Les rôles de sexe masculins et féminins, c’est-à-dire le degré d’adhésion aux normes, aux prescriptions
sociales de masculinité et de féminité interviennent très précocement dans la socialisation (dès l’âge de
deux ou trois ans) et ces « prêts-à-penser » qui constituent les stéréotypes de sexe prennent
rapidement un caractère prégnant incontournable, censé être naturel ». Pour C. Marro, 1997, les rôles
de sexe sont « des modèles organisés, assignés dans une société donnée à l’ensemble des individus
d’un même sexe ».

Les sociologues Baudelot et Establet, 1992, montrent combien les garçons s’y entendent mieux que les
filles pour négocier leurs acquis scolaires ; « Avantage dans l’accumulation de l’énergie scolaire pour
les filles ; avantage dans la négociation de capital scolaire acquis pour les garçons ».
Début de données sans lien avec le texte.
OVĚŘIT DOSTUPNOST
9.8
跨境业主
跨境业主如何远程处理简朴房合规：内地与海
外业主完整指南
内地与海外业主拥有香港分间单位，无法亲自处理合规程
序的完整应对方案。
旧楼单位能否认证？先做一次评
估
Aucun type d’études, aucune filière, aucune profession ne sont désormais interdites aux filles, tout au
moins dans les pays industrialisés. Pourtant la prise n compte de l’appartenance sexuelle comme
facteur de différentiation des parcours ne date que des années quatre-vingt. Dans Les Héritiers,
Bourdieu et Passeron, 1994, observaient que « la différence entre les sexes n’apparaît jamais aussi
manifestement que dans les conduites ou les opinions qui engagent l’image de soi ou l’anticipation de
l’avenir ».

En histoire et sociologie de l’éducation, les problématiques de la différence des sexes et de la mixité
sont des questions débattues depuis une dizaine d’années. Une politique globale pour l’égalité des
chances entre les sexes est possible. L’école doit se préoccuper des modèles, des attitudes, des
représentations qu’elle transmet dès la maternelle. On peut, par exemple, intégrer une réflexion sur les
rôles sociaux dans les programmes d’éducation civique, mettre en oeuvre une politique d’éducation à l’orientation qui intègre systématiquement la dimension sexuée, sensibiliser à la manière d’évaluer et
introduire cette problématique dans la formation initiale et continue des enseignants (Convention
interministérielle « pour la promotion de l’égalité des chances entre les filles et les garçons dans le
système éducatif », février 2000). Cette promotion impose la production de statistiques sexuées pour
améliorer la connaissance respective de la circulation des femmes et des hommes dans le système
éducatif et leur position respective.